Short Cuts 4: Chantal Michel

Im Anschluss an den Text von Irene Schubiger über die “Selbstdarstellung in der Videokunst der 70er- und 80er-Jahre” beschreibt der französische Kunstkritiker Marc Mercier das Schaffen der Schweizer Video- und Performance-Künstlerin Chantal Michel. Im Fokus des Interesses stehen vier Videoarbeiten aus den 90er-Jahren, die einen spannenden Blick auf Michels Kunst der mannigfachen Selbstinszenierung als “einen Körper im Aufblühen” werfen. Die Künstlerin pflegt einen Stil, der sich durch die Performativität des Selbst als Identität erschafft – als Persönlichkeit ohne Personenkult.

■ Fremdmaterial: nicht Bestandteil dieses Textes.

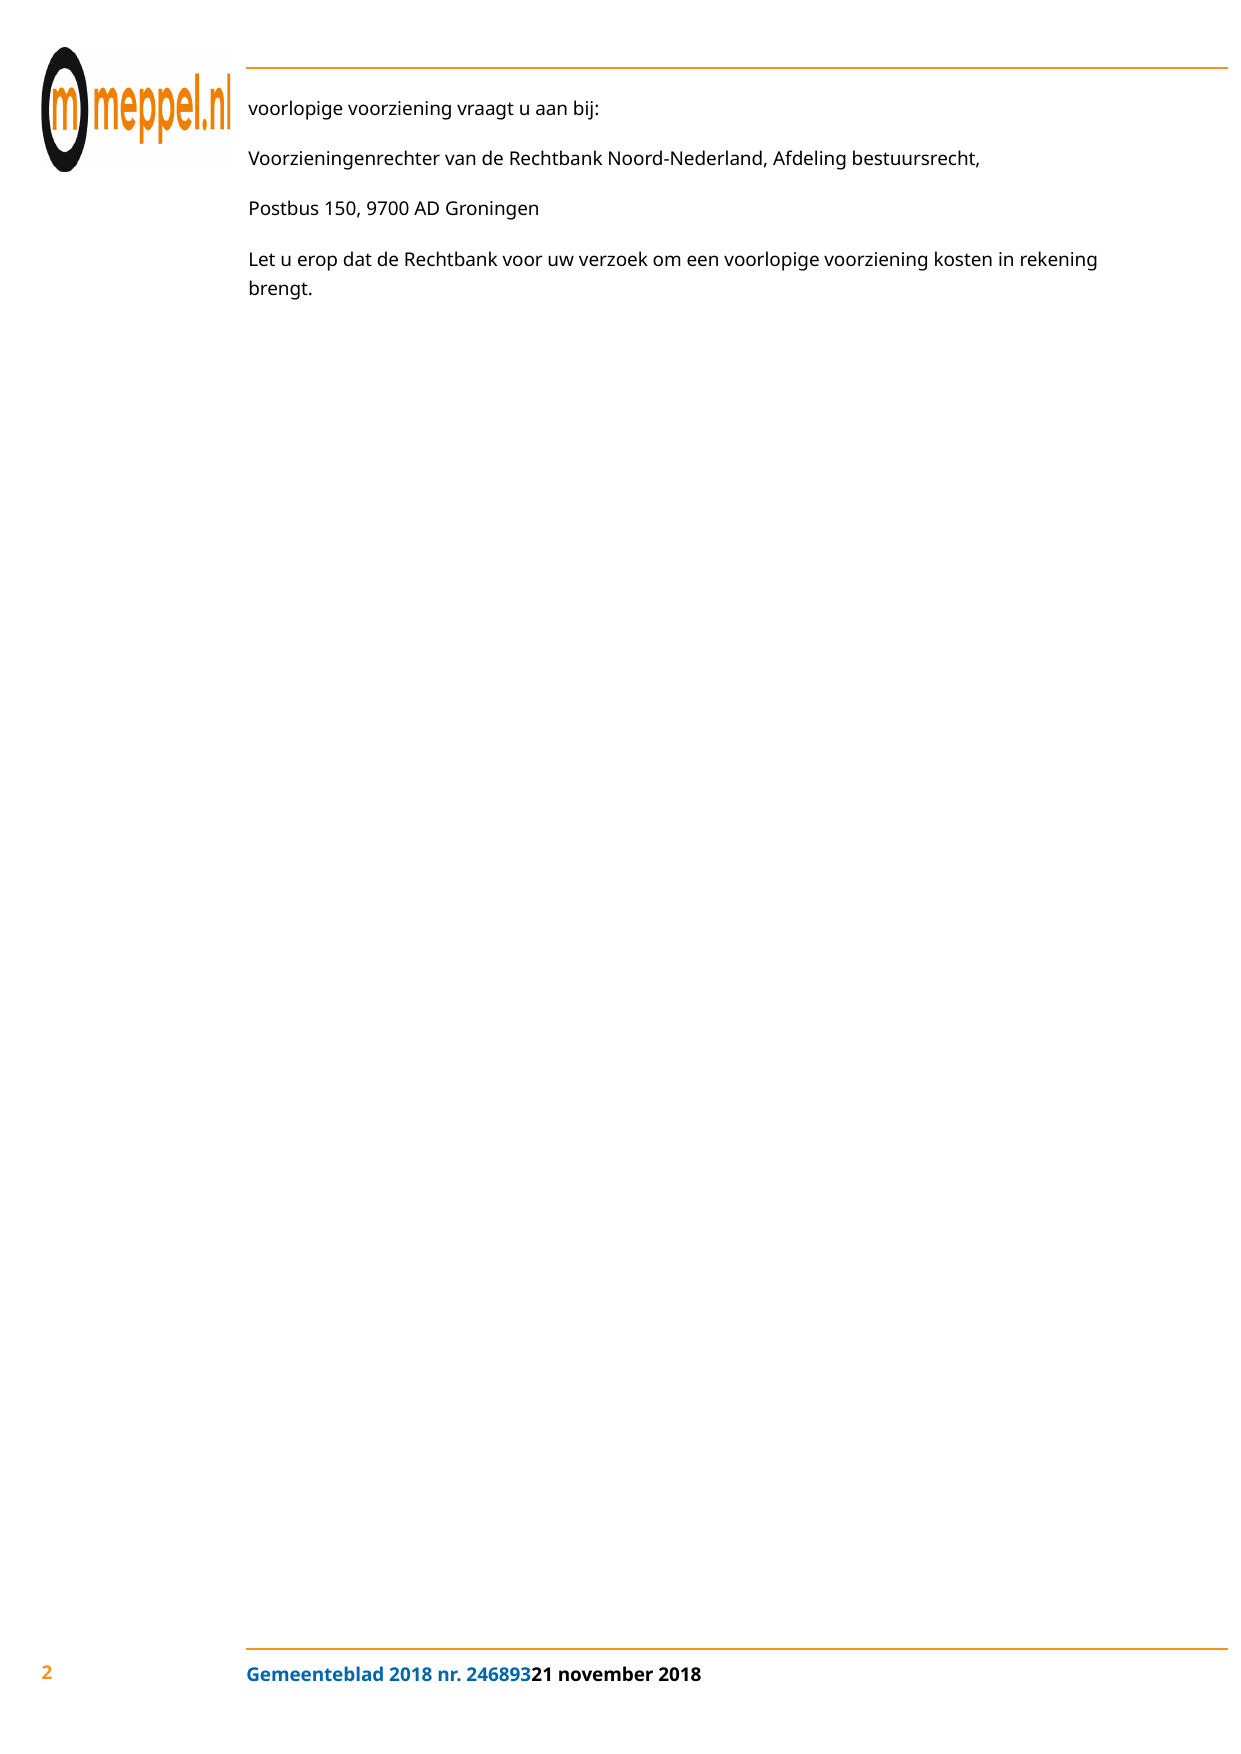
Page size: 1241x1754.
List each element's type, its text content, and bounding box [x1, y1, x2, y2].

text voorlopige voorziening vraagt u aan bij: [248, 95, 1152, 121]
picture [41, 47, 231, 172]
text Voorzieningenrechter van de Rechtbank Noord-Nederland, Afdeling bestuursrecht, [248, 145, 1152, 171]
text Postbus 150, 9700 AD Groningen [248, 196, 1152, 221]
text Let u erop dat de Rechtbank voor uw verzoek om een voorlopige voorziening kosten in rekening brengt. [248, 246, 1152, 301]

Befreiende Bewegung. Haben Sie schon einmal beobachtet, wie ein in einer Schachtel eingeschlossenes fliegendes Insekt um sich schlägt? Das ist ungefähr das, was ich empfunden habe, als ich die Videoarbeit und ich will (1998; Abb. 1a und b) der Schweizer Künstlerin Chantal Michel (*1968) sah. Eine Bewegung, die genauso gut auch die Bewegung einer choreografischen Phrase sein könnte, wird hier mit digitalen Mitteln beschleunigt und wiederholt. Der Körper der Tänzerin hebt sich vom weißen Hintergrund ab, bewegt sich auf uns zu, weicht zurück, um wieder auf uns zuzukommen und erneut zurückzuweichen. Dem Ton widerfährt das gleiche Schicksal wie dem Bild. Das Ganze ergibt einen fast animalischen Gesamteindruck und ruft eine seltsame Unruhe im Betrachter hervor. In Wirklichkeit wohnen wir nicht einer Mensch-Tier-Metamorphose bei. Was Chantal Michel hier einfängt, könnte man eher das Tierwerden (Bienenwerden) des Menschen nennen, eines fast tierischen Menschen, der sich selbst fast fremd ist – fremd in dem Sinn, in dem Deleuze davon sprach, dass die Poesie eine fast…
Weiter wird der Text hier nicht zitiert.